Collected data
==================================================
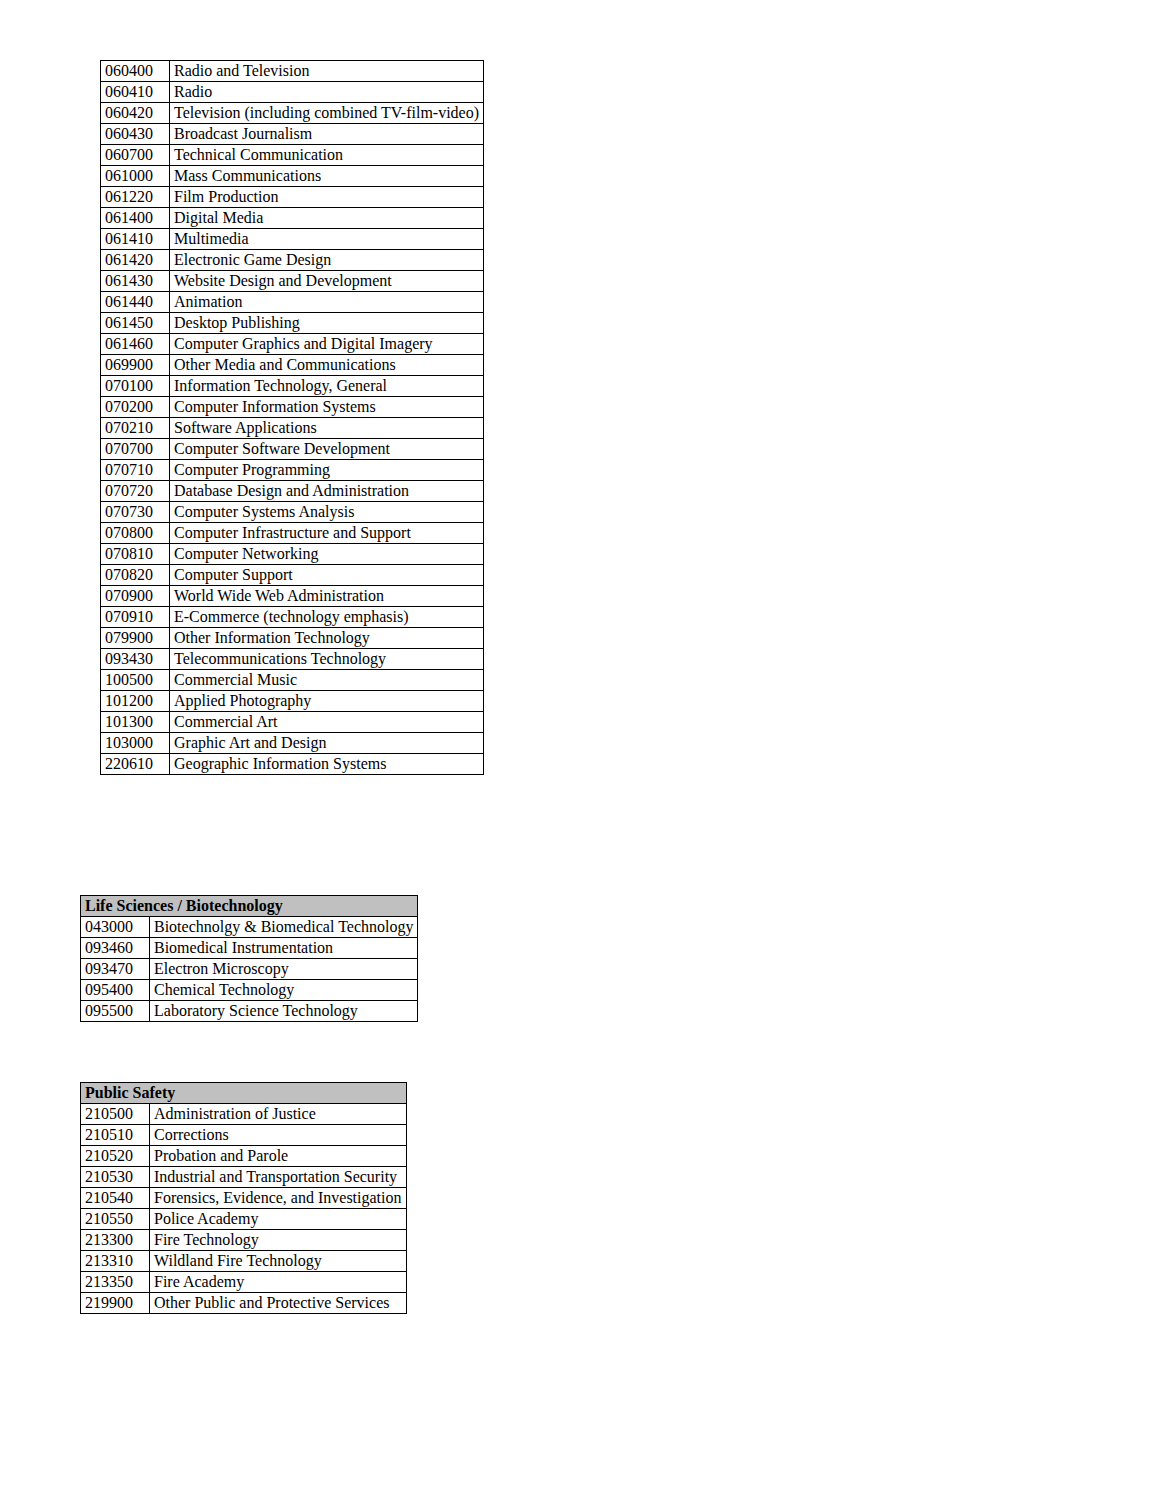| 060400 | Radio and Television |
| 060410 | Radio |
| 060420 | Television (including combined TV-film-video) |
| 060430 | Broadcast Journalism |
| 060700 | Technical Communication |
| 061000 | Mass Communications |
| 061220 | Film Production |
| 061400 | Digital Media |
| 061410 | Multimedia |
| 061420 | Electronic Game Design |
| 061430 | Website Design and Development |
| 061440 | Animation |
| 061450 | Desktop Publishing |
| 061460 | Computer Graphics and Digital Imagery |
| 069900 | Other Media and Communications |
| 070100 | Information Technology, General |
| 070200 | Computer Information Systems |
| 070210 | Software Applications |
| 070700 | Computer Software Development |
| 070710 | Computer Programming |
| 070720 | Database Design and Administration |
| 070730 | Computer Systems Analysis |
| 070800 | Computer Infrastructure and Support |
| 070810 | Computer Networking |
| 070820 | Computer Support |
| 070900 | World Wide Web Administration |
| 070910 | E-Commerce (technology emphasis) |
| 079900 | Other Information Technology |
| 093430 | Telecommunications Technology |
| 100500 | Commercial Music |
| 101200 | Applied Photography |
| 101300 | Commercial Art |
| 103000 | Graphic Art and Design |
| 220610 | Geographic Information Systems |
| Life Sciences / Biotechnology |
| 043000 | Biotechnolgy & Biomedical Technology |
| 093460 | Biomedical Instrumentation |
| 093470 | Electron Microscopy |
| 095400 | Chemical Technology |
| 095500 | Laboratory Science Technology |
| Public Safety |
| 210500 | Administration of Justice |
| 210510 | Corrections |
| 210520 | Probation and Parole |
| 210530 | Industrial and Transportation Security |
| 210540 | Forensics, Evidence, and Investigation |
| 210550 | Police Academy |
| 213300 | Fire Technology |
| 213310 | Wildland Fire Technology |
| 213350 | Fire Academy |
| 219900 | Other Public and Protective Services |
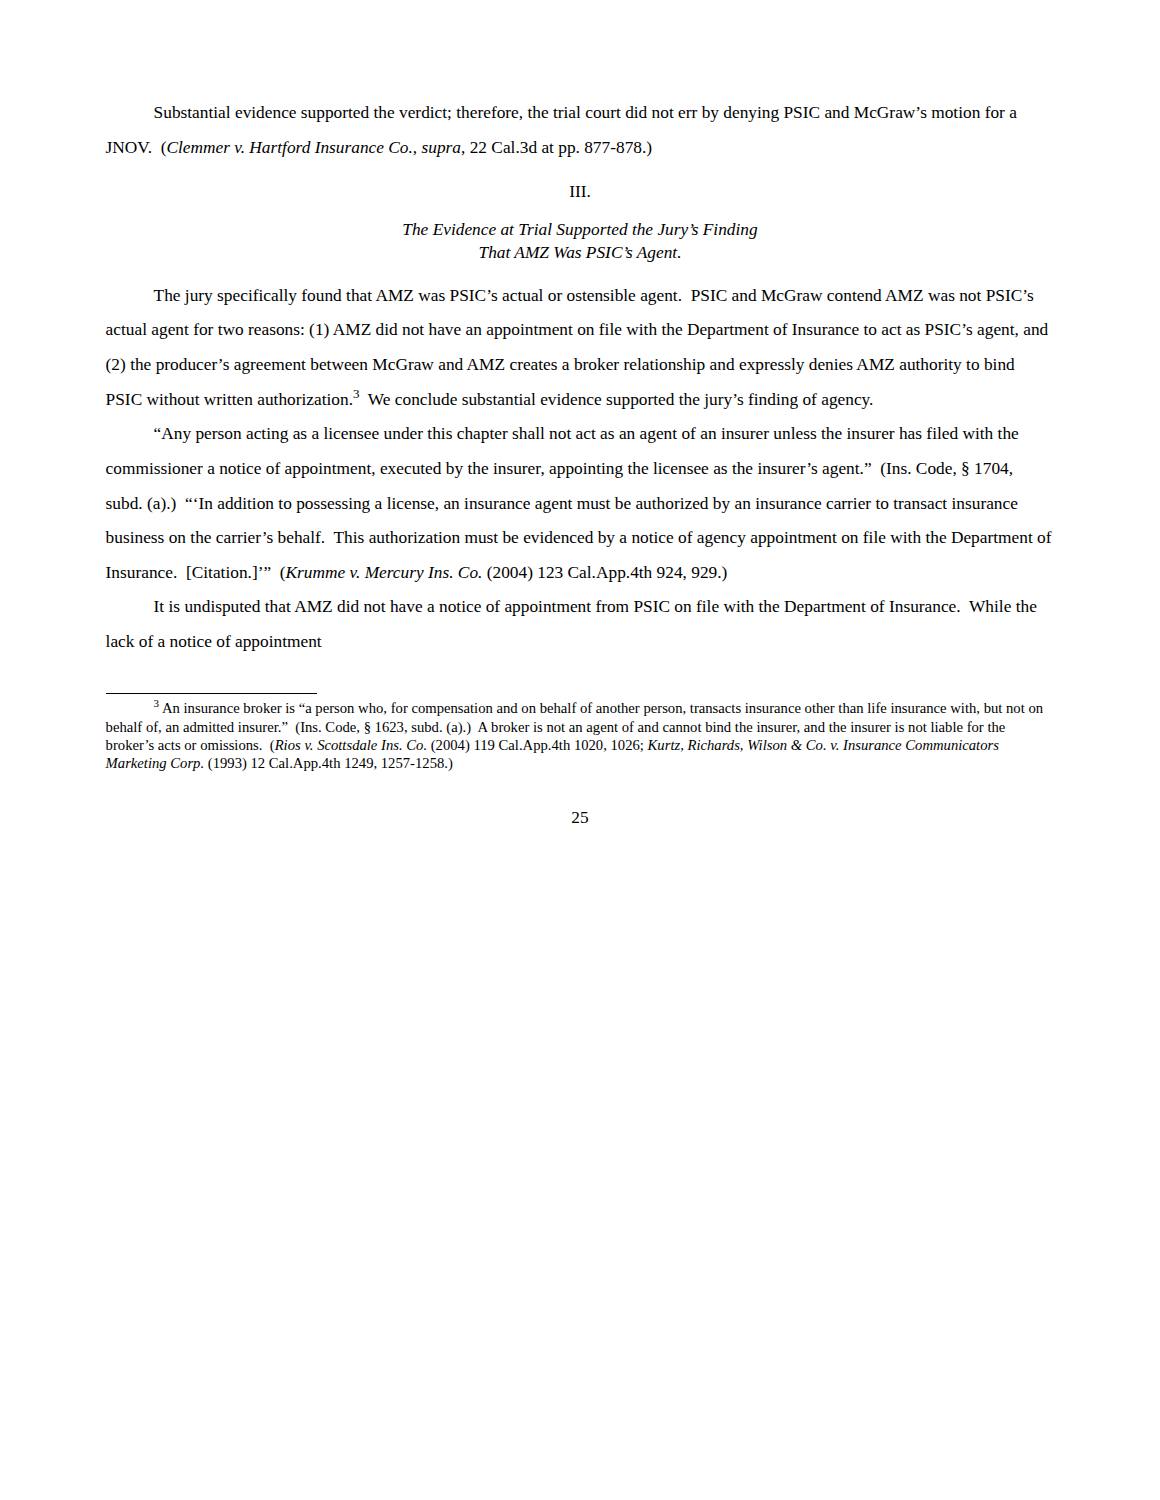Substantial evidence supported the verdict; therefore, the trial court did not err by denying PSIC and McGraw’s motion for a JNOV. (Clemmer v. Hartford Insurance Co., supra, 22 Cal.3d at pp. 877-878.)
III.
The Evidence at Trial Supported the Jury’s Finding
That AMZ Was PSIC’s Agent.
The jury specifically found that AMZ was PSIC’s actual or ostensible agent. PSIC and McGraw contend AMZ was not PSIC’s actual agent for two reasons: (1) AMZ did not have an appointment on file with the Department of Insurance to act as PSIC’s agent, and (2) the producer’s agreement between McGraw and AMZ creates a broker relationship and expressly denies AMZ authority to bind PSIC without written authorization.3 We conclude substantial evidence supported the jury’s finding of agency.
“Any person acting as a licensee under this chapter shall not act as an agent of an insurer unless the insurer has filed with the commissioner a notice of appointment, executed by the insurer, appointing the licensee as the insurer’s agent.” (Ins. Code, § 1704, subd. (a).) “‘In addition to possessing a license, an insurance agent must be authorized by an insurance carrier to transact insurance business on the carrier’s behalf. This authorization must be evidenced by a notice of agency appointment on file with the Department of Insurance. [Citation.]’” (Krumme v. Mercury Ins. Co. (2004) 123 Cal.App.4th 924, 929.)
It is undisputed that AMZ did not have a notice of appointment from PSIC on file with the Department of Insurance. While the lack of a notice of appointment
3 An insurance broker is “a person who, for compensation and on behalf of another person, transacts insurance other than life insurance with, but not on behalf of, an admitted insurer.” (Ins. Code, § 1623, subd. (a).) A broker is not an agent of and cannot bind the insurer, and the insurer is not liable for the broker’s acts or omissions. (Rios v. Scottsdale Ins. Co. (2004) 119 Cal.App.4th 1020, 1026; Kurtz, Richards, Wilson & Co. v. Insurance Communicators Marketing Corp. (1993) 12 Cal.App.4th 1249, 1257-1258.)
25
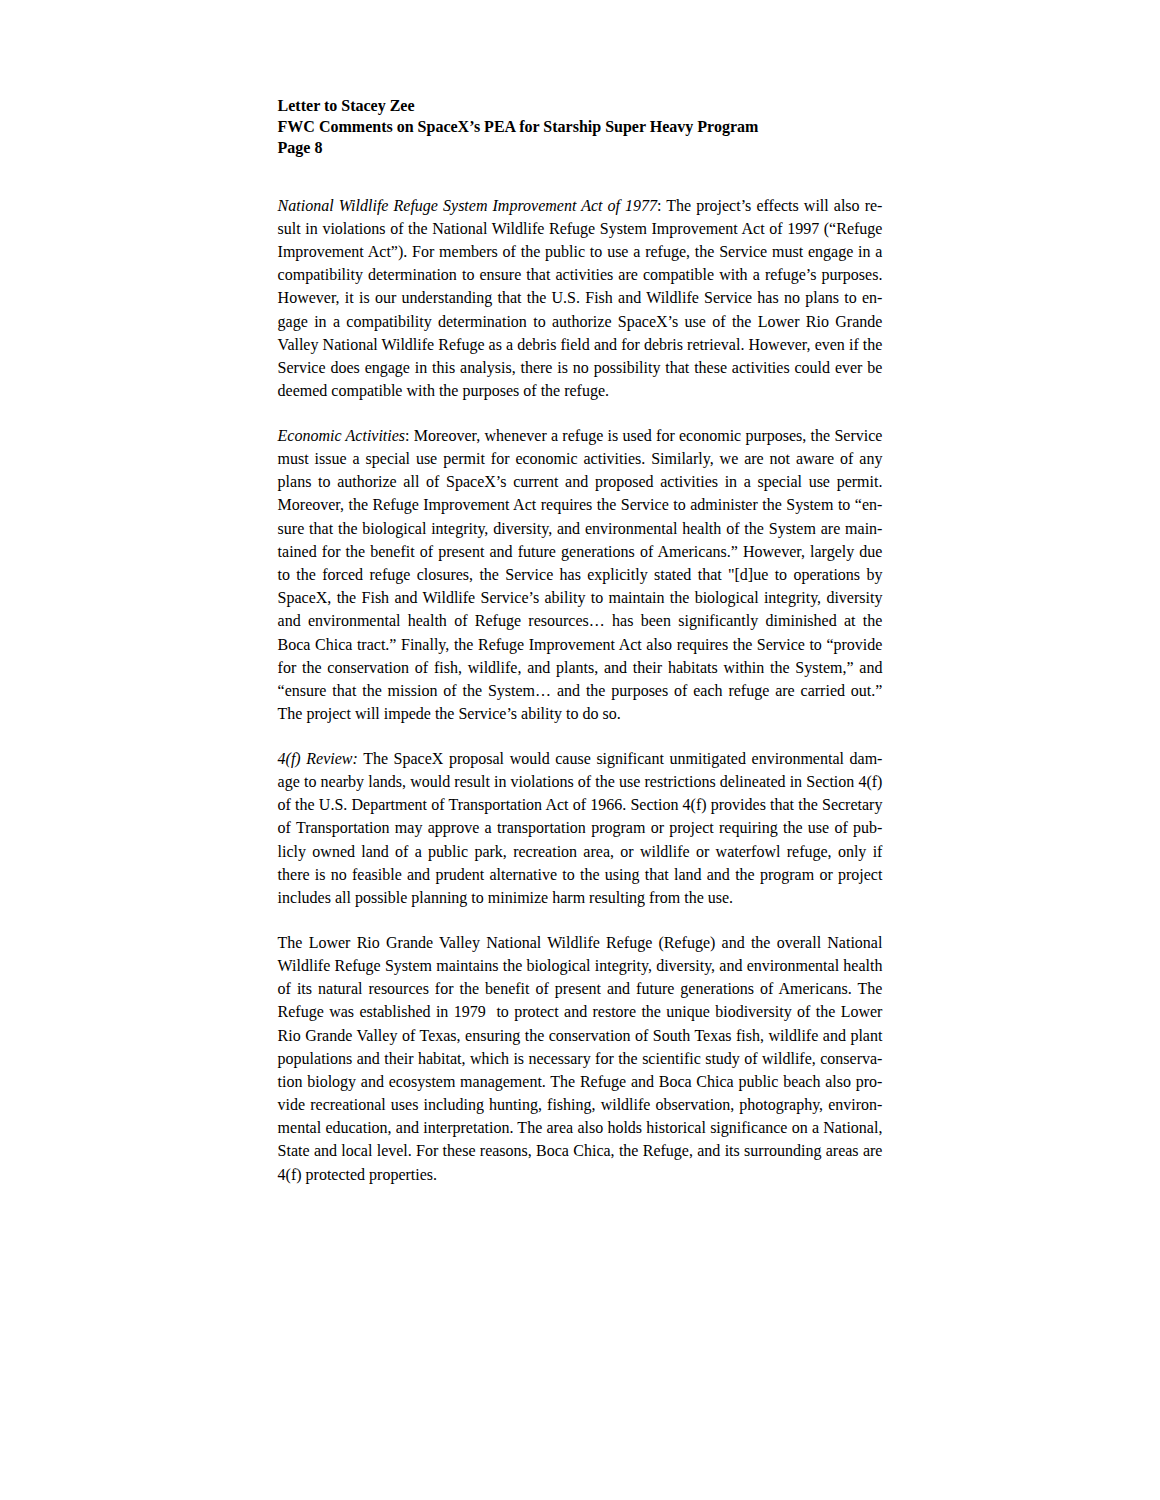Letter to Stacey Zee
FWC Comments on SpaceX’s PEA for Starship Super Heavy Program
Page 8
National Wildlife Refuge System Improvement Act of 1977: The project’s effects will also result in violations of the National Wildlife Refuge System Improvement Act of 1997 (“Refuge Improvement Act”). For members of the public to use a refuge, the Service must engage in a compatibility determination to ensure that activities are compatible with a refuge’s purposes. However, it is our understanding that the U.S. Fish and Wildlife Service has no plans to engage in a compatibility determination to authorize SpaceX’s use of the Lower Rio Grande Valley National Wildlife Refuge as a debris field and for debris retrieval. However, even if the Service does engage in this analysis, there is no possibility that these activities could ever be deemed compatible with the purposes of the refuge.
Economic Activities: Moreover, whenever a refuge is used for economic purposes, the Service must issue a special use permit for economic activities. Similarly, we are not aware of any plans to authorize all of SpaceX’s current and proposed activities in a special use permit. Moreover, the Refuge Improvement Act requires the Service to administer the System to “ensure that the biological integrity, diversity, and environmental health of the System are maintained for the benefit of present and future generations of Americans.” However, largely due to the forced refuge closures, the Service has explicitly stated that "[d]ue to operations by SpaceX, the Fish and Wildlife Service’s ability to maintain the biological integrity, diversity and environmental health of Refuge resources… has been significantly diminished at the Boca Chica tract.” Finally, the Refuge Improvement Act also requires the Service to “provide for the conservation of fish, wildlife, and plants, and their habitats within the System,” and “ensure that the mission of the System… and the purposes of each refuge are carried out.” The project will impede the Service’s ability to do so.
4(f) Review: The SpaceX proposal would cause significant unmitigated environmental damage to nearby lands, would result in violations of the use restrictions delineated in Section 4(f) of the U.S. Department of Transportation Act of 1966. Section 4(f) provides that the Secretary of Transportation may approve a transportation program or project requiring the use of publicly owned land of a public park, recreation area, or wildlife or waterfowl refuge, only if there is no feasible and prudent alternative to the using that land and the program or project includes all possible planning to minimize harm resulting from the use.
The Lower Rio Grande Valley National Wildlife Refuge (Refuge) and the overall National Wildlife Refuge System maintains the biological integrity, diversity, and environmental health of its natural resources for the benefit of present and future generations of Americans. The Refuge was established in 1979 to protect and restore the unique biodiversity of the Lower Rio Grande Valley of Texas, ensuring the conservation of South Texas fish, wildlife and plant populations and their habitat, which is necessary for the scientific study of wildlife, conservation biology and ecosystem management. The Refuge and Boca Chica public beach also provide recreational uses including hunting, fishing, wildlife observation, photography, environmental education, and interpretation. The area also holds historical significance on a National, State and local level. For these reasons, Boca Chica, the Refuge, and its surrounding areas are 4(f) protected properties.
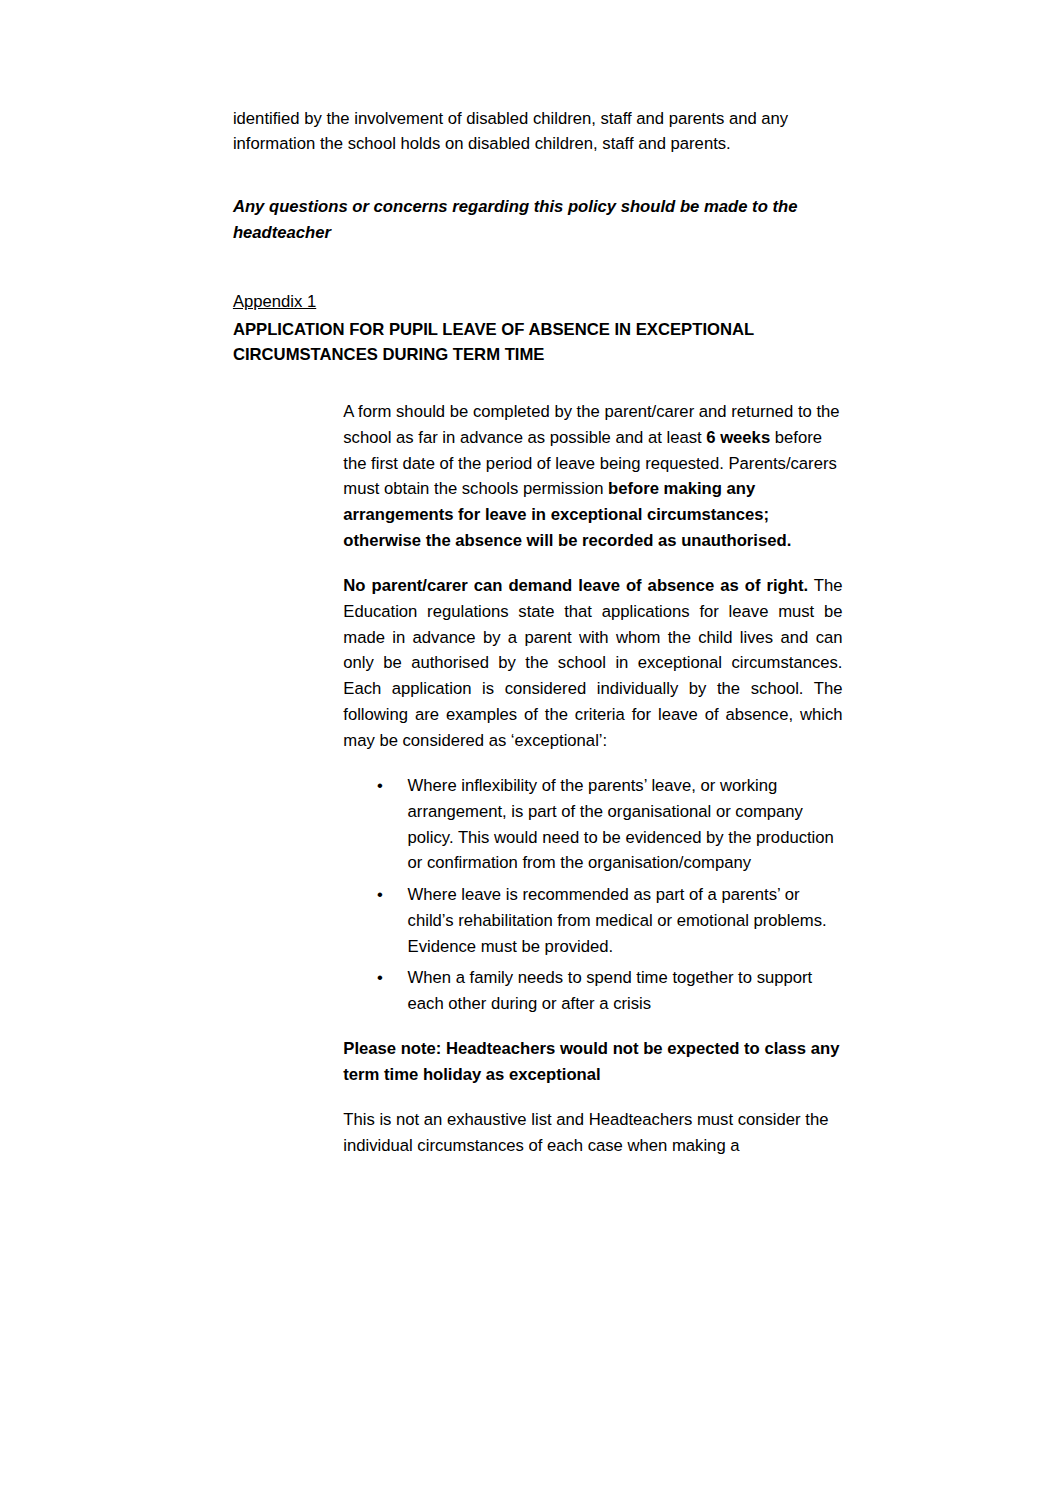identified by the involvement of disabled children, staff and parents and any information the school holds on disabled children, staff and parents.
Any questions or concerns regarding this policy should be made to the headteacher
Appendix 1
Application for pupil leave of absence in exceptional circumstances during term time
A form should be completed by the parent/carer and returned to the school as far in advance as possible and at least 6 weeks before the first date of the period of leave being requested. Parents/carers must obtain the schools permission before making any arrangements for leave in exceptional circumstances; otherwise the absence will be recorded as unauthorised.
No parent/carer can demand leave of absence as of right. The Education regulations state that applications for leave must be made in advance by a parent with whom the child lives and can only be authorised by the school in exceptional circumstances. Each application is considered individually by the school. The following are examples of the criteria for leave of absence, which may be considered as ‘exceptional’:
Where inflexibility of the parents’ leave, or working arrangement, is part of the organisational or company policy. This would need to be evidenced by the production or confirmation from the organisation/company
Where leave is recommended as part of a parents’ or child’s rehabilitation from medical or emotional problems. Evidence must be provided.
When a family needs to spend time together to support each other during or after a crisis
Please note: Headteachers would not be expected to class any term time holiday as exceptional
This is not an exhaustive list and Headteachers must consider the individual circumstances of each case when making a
==================================================
__What you need to do__
Write down exactly what the lines above say, from the line holding "Protective Services |" through the line holding "The jury specifically", and nothing more. Do not copy the pictures.

__Reply to the exercise__
| 219900 | Other Public and Protective Services |
Substantial evidence supported the verdict; therefore, the trial court did not err by denying PSIC and McGraw’s motion for a JNOV. (Clemmer v. Hartford Insurance Co., supra, 22 Cal.3d at pp. 877-878.)
III.
The Evidence at Trial Supported the Jury’s Finding
That AMZ Was PSIC’s Agent.
The jury specifically found that AMZ was PSIC’s actual or ostensible agent. PSIC and McGraw contend AMZ was not PSIC’s actual agent for two reasons: (1) AMZ did not have an appointment on file with the Department of Insurance to act as PSIC’s agent, and (2) the producer’s agreement between McGraw and AMZ creates a broker relationship and expressly denies AMZ authority to bind PSIC without written authorization.3 We conclude substantial evidence supported the jury’s finding of agency.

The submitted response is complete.